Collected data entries
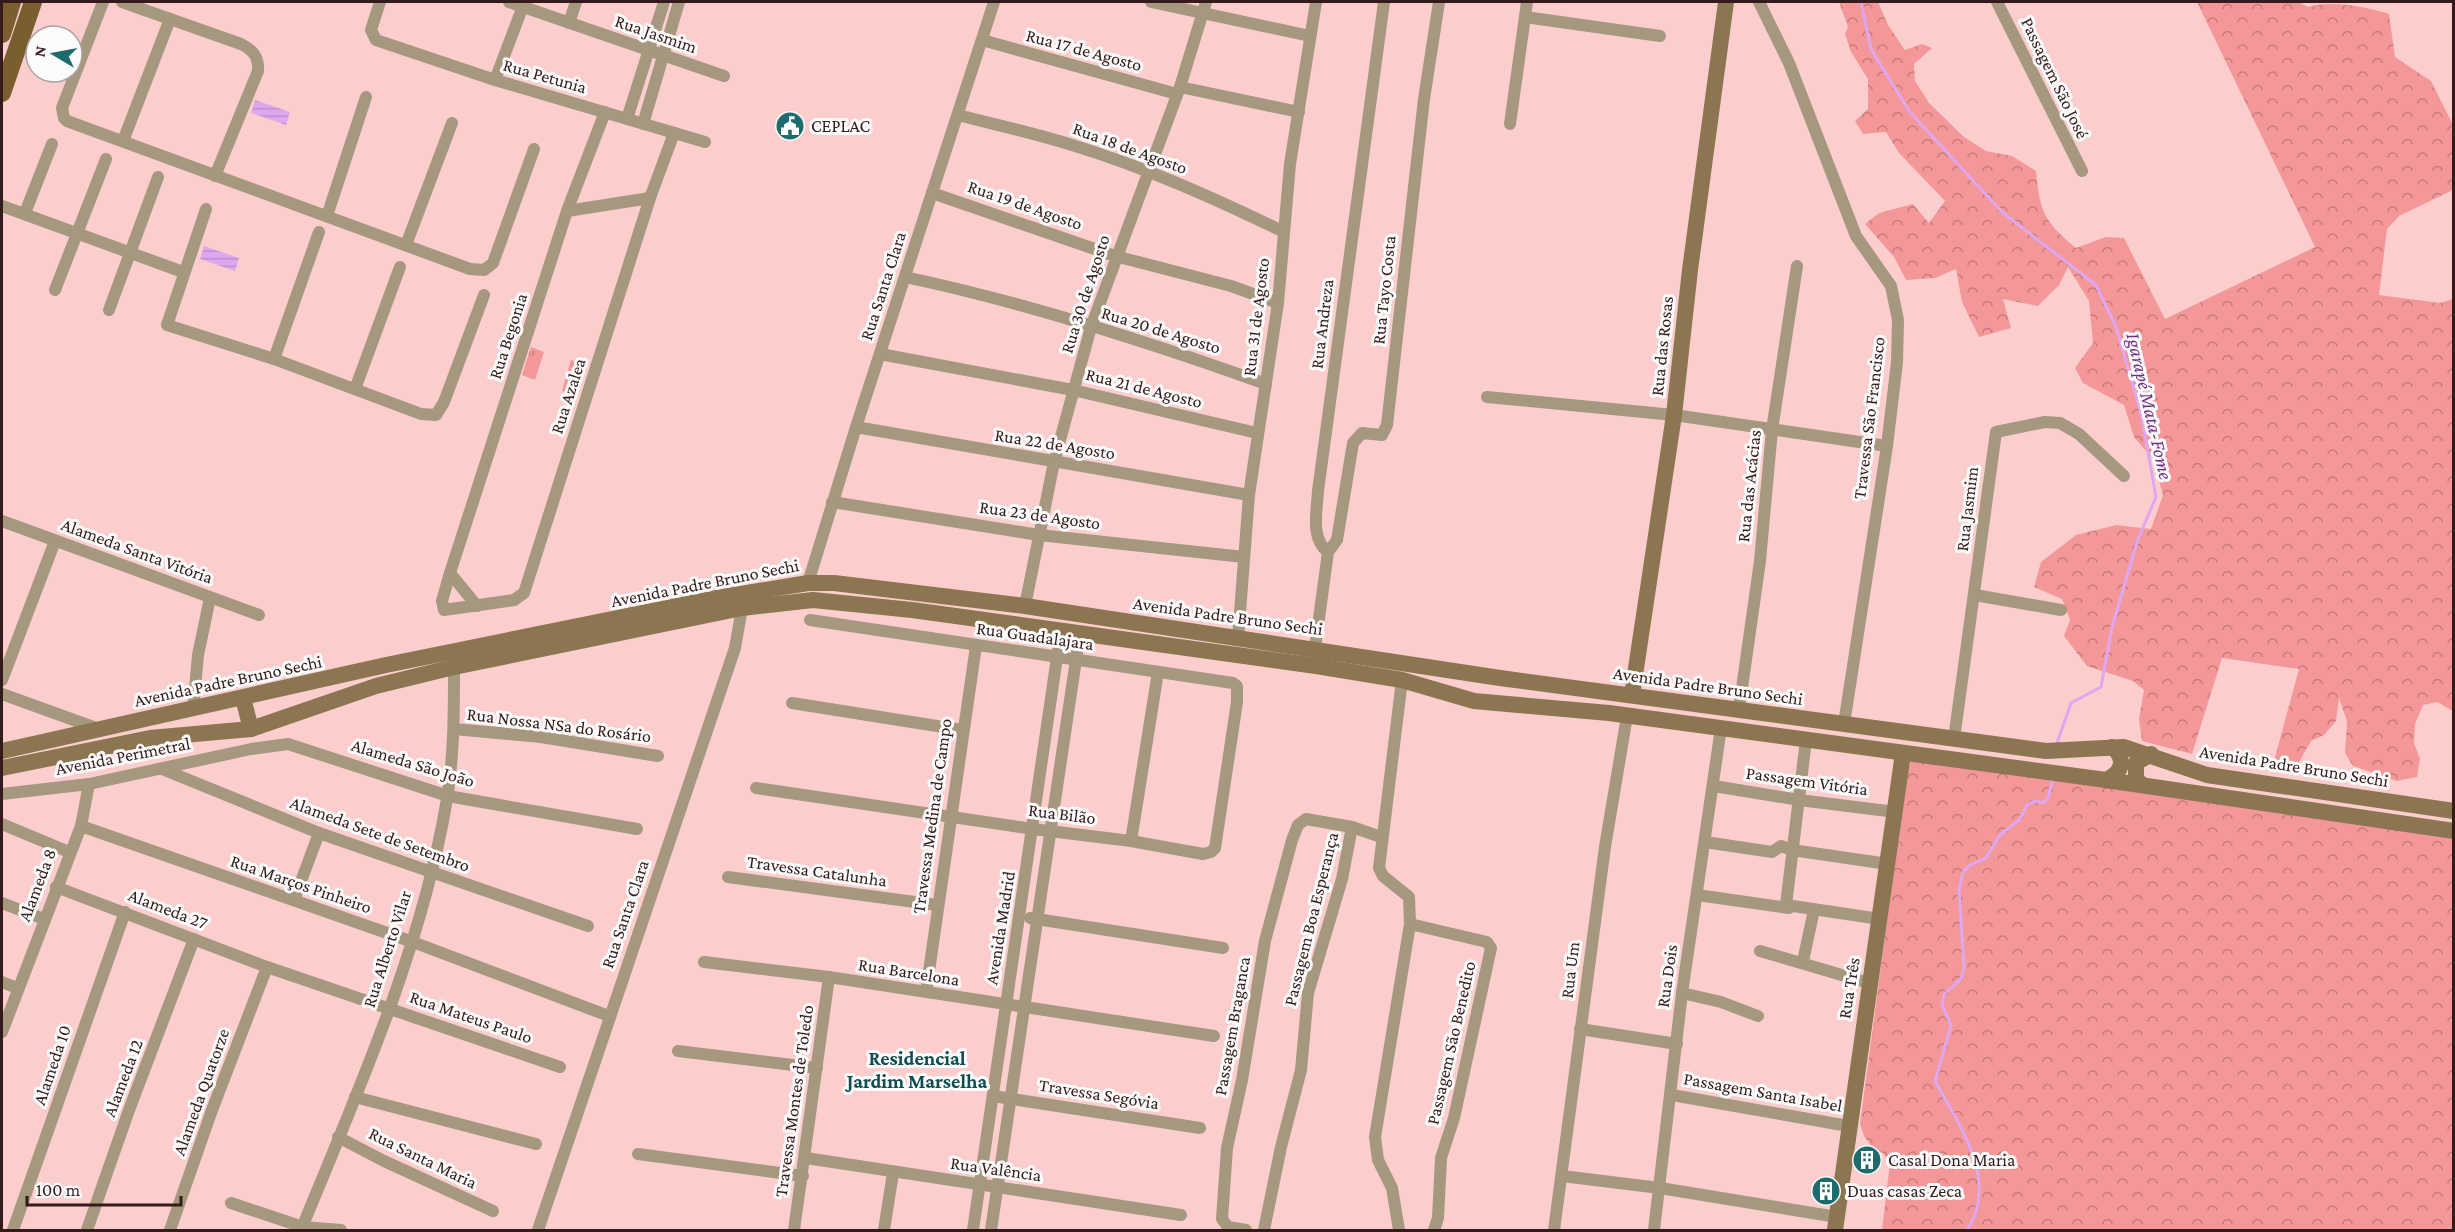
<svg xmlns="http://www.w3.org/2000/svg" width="2455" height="1232" font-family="'Crimson Pro',serif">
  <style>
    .forest { fill: url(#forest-crowns) }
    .park { fill: url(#park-tufts) }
    .garden { fill: #f49798 }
    .water { fill: url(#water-rules) }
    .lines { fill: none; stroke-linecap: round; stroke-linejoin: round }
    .stream { stroke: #dfa7ef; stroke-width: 3 }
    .street { stroke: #a6977f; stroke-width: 12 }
    .secondary { stroke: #8c7652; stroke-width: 16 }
    .primary { stroke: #7a5e30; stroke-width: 18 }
    .labels { text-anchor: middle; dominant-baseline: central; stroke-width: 6; stroke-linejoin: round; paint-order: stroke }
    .street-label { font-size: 18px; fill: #351a1b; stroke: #fbfbfb }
    .poi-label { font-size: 18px; fill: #351a1b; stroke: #fbfbfb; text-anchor: start }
    .water-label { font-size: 20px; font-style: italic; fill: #722f83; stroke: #fbfbfb }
    .neighbourhood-label { font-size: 20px; font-weight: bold; fill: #0e4d50; stroke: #fbfbfb }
  </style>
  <defs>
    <pattern id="forest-crowns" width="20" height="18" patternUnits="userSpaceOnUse" patternTransform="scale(1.5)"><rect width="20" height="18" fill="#f49798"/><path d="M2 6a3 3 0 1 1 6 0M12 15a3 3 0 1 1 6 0" fill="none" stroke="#c67a7b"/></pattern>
    <pattern id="park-tufts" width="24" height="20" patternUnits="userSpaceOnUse" patternTransform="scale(1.5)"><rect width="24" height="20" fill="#f49798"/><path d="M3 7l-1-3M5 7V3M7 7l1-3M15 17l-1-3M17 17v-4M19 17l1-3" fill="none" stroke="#c67a7b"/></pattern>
    <pattern id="water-rules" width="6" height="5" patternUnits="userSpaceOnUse" patternTransform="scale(1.5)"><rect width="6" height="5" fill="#dfa7ef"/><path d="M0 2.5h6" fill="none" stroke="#c08fcc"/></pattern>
  </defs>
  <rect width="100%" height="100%" fill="#fbcecd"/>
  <g class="forest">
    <path d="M1839,2H1878L1888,25L1905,50L1922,44L1932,48L1914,64L1915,81L1929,103L1964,137L1986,151L2012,156L2036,171C2040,213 2044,221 2076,248L2106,237L2124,238L2165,319L2315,247L2197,2H2299L2308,7C2329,0 2366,6 2389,14L2395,57L2431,81L2454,127L2453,190L2399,216L2387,229L2379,295L2440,303L2453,299V711L2437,702L2423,705L2415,724L2414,743L2420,759L2417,777L2397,781L2353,766L2345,753L2347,721L2339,698L2336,721L2324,735L2311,741L2298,764L2274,761L2299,669L2222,658L2192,754L2142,741L2139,719L2144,690L2133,681L2087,666L2064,636L2070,620L2062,599L2034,587L2041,562L2076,535L2116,525L2151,529L2163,495L2153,459L2134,437L2124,405L2083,383L2075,368L2093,343L2089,301L2068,267L2059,285L2038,306L2003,299L2011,328L1979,337L1962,302L1956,269L1935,278L1906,280L1894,257L1865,224L1879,213L1913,204L1929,223L1945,201L1899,153L1886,132L1863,134L1855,121L1868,109V79L1851,52L1845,34L1848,27Z"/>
    <polygon points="1909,756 2453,835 2453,1230 1882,1230 1890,1163 1883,1153 1873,1148 1864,1136 1860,1124"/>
  </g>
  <polygon class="park" points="531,347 544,352 535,380 522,375"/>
  <polygon class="garden" points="571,360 585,364 576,395 562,391"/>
  <g class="water">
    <polygon points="255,100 290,112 286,125 251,113"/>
    <polygon points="204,246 239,258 235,271 200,259"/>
  </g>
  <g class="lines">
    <g class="stream">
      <polyline points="1861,2 1871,49 1909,111 2002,212 2096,285 2116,327 2141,413 2156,497 2138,539 2112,627 2101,687 2071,703 2057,743"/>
      <path d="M1967,1230C2000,1181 1959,1125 1935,1081L1951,1026L1942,1004L1944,994L1961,979L1964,967L1959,890L1963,872L1970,865L1986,858L2000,835L2020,819L2027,805L2035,801L2043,803L2048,798L2053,778"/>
    </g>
    <g class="street">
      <polyline points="103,2 62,108 64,118 67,121 470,269 484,270 493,263 534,149"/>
      <path d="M122,2L241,44C253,50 259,57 258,71L215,176"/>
      <polyline points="380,2 371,30 376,40 495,80 705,142"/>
      <polyline points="509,2 724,76"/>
      <polyline points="1151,2 1310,36"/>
      <polyline points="1759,2 1789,63 1856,236 1891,286 1898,320 1897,362 1887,446 1844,724"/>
      <polyline points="1997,2 2082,171"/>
      <polyline points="1525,17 1660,36"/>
      <polyline points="569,23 576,2"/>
      <polyline points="982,40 1177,94"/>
      <polyline points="495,80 523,6"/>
      <polyline points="1180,87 1299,112"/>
      <polyline points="605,112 567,211 450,573 442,601 444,610 514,600 524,593 650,198 674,133"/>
      <path d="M958,115C996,125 1035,133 1072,145C1145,167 1216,199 1284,232"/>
      <polyline points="627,119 664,2"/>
      <polyline points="643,124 679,2"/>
      <polyline points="1510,124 1527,2"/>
      <polyline points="123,141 170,19"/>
      <polyline points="932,193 1115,256 1231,286 1278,303"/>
      <polyline points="2,206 183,272"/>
      <polyline points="206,209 167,325 274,359 421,414 436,415 444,402 484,295"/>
      <polyline points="567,211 650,198"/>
      <polyline points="25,213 52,144"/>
      <polyline points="327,216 366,97"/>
      <polyline points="406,245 452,123"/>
      <path d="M905,277C1028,303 1149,342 1266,384"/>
      <polyline points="55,290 106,159"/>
      <polyline points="109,310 158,177"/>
      <polyline points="880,354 1073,390 1257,433"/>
      <polyline points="274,359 319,232"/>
      <polyline points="355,389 400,267"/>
      <polyline points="1487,397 1674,415 1887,446"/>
      <polyline points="856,427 1249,495"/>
      <polyline points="832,502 1039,535 1244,557"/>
      <polyline points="2,521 259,615"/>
      <polyline points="1328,552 1337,540 1353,443 1362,433 1382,435 1387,425 1424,99 1439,2"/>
      <path d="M1328,552C1310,538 1317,511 1318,491L1384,2"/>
      <polyline points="450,573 477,606"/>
      <polyline points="808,583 856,427 994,2"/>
      <polyline points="1975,595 2061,610"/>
      <polyline points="1025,606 1054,462 1091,327 1180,87 1206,2"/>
      <polyline points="1238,638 1249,495 1278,303 1290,164 1316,2"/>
      <polyline points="1315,648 1328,552"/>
      <polyline points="2,680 55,541"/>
      <polyline points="2,694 96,728"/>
      <polyline points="792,703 962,730"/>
      <polyline points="1739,709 1760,561 1772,430 1797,266"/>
      <polyline points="193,710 198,655 210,598"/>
      <polyline points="454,729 541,737 658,756"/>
      <polyline points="1954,739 1996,432 2045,422 2060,423 2079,434 2124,476"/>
      <polyline points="1806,740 1786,905 1880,919"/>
      <polyline points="162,769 319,833 588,926"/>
      <polyline points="1714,786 1799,800 1896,812"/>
      <polyline points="756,788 1033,829 1131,841 1203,854 1211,852 1215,848 1237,702 1237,686 1233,683 810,620"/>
      <polyline points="2,794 89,784 251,749 288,744 448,796 637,829"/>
      <polyline points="2,824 69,852"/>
      <polyline points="81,826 410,941 609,1016"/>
      <polyline points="1131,841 1158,672"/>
      <polyline points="1705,842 1772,852 1781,846 1792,850 1888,864"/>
      <polyline points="728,877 937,905"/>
      <polyline points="56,887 267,967 560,1067"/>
      <polyline points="1697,895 1789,908"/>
      <polyline points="294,900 319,833"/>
      <polyline points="2,903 44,919"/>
      <polyline points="1030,918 1223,948"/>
      <polyline points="1410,924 1487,942 1491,948 1454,1118 1441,1158 1438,1218 1434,1230"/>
      <polyline points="1760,951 1869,983"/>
      <polyline points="1803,961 1814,910"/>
      <polyline points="704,962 829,977 1214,1036"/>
      <polyline points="2,982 17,988"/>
      <polyline points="926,992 976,646"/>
      <polyline points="1682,993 1721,1002 1758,1016"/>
      <polyline points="1580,1029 1677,1044"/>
      <polyline points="2,1032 81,826 89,784"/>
      <polyline points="678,1051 817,1068"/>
      <polyline points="1672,1095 1848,1126"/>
      <polyline points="993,1096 1200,1128"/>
      <polyline points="355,1097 536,1144"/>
      <polyline points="338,1137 384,1161 493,1211"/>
      <polyline points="638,1154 803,1176"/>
      <polyline points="806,1158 1181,1215"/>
      <polyline points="1562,1176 1660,1188 1837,1217"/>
      <polyline points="231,1203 303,1227 341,1230"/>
      <polyline points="13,1230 125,912"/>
      <polyline points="87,1230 129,1110 194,939"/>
      <polyline points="170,1230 212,1110 267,967"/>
      <path d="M301,1230C358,1091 422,948 447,799C454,755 454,711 454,667"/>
      <polyline points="538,1230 735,648 742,608"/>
      <polyline points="794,1230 829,977"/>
      <polyline points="884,1230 893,1173"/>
      <polyline points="973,1230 1061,630"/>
      <polyline points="991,1230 1080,633"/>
      <polyline points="1246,1230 1228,1227 1222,1219 1227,1148 1242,1080 1265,941 1292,840 1298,825 1306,819 1352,827 1381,837"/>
      <polyline points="1264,1230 1281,1147 1301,1070 1308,993 1342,879 1352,827"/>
      <polyline points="1399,1230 1392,1188 1378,1160 1375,1137 1410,924 1409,897 1383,876 1379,868 1402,680"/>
      <polyline points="1554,1230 1605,847 1627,716"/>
      <polyline points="1654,1230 1682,993 1721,728"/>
    </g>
    <g class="secondary">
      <polyline points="1632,695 1674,415 1690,270 1726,2"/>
      <polyline points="243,698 251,729"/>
      <polyline points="2,751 386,665 716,598 808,583 834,583 1025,606 1500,678 2046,751 2124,747 2207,775 2454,811"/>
      <polyline points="2,768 150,738 251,729 376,686 454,667 742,608 813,600 912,610 1316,666 1402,680 1474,701 1609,713 2106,780 2454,831"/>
      <path d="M2106,780C2122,773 2127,759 2112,747"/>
      <polyline points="2142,785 2136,779 2136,763 2151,754"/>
      <polyline points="1835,1230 1903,753"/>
    </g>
    <g class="primary">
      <polyline points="2,34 12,2"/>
      <polyline points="2,93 33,2"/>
    </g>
  </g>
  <defs>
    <g id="civic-disc" transform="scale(1.5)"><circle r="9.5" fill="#1e6b6e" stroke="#fbfbfb"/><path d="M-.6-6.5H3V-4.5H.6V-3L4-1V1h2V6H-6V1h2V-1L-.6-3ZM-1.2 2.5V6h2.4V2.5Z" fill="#fff"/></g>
    <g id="building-disc" transform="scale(1.5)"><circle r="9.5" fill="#1e6b6e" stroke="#fbfbfb"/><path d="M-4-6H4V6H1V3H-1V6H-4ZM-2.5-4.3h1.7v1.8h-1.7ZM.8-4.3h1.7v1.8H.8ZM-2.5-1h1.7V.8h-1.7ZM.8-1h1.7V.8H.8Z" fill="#fff"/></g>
  </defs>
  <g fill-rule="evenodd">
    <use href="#civic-disc" x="790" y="126"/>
    <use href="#building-disc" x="1867" y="1160"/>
    <use href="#building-disc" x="1826" y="1191"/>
  </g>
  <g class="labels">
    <g class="street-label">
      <text transform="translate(656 34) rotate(19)">Rua Jasmim</text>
      <text transform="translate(1084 50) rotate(15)">Rua 17 de Agosto</text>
      <text transform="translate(545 76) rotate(16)">Rua Petunia</text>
      <text transform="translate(2055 78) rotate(64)">Passagem São José</text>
      <text transform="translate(1130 148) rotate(20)">Rua 18 de Agosto</text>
      <text transform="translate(1025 205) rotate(19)">Rua 19 de Agosto</text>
      <text transform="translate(883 286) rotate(-72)">Rua Santa Clara</text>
      <text transform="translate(1384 290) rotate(-84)">Rua Tayo Costa</text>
      <text transform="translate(1085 294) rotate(-72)">Rua 30 de Agosto</text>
      <text transform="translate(1256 317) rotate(-83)">Rua 31 de Agosto</text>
      <text transform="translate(1322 324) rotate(-83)">Rua Andreza</text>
      <text transform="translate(1161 330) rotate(17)">Rua 20 de Agosto</text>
      <text transform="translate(508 336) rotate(-72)">Rua Begonia</text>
      <text transform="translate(1662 346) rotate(-84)">Rua das Rosas</text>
      <text transform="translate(1144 388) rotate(14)">Rua 21 de Agosto</text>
      <text transform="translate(568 396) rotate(-72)">Rua Azalea</text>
      <text transform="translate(1869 418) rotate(-83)">Travessa São Francisco</text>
      <text transform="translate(1055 444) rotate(9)">Rua 22 de Agosto</text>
      <text transform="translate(1749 486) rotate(-84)">Rua das Acácias</text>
      <text transform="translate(1967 509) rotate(-83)">Rua Jasmim</text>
      <text transform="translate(1040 515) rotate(8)">Rua 23 de Agosto</text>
      <text transform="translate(137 551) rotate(20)">Alameda Santa Vitória</text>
      <text transform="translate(705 583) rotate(-11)">Avenida Padre Bruno Sechi</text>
      <text transform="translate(1228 616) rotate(8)">Avenida Padre Bruno Sechi</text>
      <text transform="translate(1035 636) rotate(8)">Rua Guadalajara</text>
      <text transform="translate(228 681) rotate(-12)">Avenida Padre Bruno Sechi</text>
      <text transform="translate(1708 686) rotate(8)">Avenida Padre Bruno Sechi</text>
      <text transform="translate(559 725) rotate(7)">Rua Nossa NSa do Rosário</text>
      <text transform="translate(123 756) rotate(-11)">Avenida Perimetral</text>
      <text transform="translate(413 763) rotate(17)">Alameda São João</text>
      <text transform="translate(2294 766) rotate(9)">Avenida Padre Bruno Sechi</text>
      <text transform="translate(1807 781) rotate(8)">Passagem Vitória</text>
      <text transform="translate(1062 814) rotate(7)">Rua Bilão</text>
      <text transform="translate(932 816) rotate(-82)">Travessa Medina de Campo</text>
      <text transform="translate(380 834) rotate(20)">Alameda Sete de Setembro</text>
      <text transform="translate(817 871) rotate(8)">Travessa Catalunha</text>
      <text transform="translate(301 884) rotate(19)">Rua Marços Pinheiro</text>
      <text transform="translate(37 885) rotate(-69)">Alameda 8</text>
      <text transform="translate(168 909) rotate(21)">Alameda 27</text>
      <text transform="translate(625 914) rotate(-71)">Rua Santa Clara</text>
      <text transform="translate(1311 919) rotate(-76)">Passagem Boa Esperança</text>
      <text transform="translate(1000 928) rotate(-81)">Avenida Madrid</text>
      <text transform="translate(387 949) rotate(-72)">Rua Alberto Vilar</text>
      <text transform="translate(1570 970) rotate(-83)">Rua Um</text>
      <text transform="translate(909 972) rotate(9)">Rua Barcelona</text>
      <text transform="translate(1667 976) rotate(-82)">Rua Dois</text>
      <text transform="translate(1849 988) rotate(-81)">Rua Três</text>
      <text transform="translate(471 1017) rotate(19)">Rua Mateus Paulo</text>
      <text transform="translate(1232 1026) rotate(-80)">Passagem Braganca</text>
      <text transform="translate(1451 1043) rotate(-77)">Passagem São Benedito</text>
      <text transform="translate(52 1065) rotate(-71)">Alameda 10</text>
      <text transform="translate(123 1078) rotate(-69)">Alameda 12</text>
      <text transform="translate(201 1092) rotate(-70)">Alameda Quatorze</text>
      <text transform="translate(1763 1092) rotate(10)">Passagem Santa Isabel</text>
      <text transform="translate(1099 1094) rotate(9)">Travessa Segóvia</text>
      <text transform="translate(794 1101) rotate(-82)">Travessa Montes de Toledo</text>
      <text transform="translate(423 1158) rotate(26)">Rua Santa Maria</text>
      <text transform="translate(996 1169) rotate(8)">Rua Valência</text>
    </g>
    <g class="poi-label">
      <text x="811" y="126">CEPLAC</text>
      <text x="1888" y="1160">Casal Dona Maria</text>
      <text x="1847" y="1191">Duas casas Zeca</text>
    </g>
    <g class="water-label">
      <text transform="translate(2150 406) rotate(77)">Igarapé Mata-Fome</text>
    </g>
    <g class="neighbourhood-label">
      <text x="917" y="1058">Residencial<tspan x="917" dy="23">Jardim Marselha</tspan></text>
    </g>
  </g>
  <rect width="2455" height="1232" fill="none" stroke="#351a1b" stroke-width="6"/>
  <g transform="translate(54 54) rotate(280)"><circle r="28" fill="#fbfbfb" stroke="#aca1a1" stroke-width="1.5"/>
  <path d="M0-4.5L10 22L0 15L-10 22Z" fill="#1e6b6e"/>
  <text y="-9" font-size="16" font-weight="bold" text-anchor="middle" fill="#351a1b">N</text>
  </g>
  <path d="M27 1196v9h154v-9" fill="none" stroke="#351a1b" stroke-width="3"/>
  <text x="36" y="1196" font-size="18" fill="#351a1b" stroke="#fbfbfb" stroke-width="4.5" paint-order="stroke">100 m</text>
</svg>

> Exercise objective: Each line that holds the word "lines" should be extracted from the records.

> Answer for the task:
    .lines { fill: none; stroke-linecap: round; stroke-linejoin: round }
  <g class="lines">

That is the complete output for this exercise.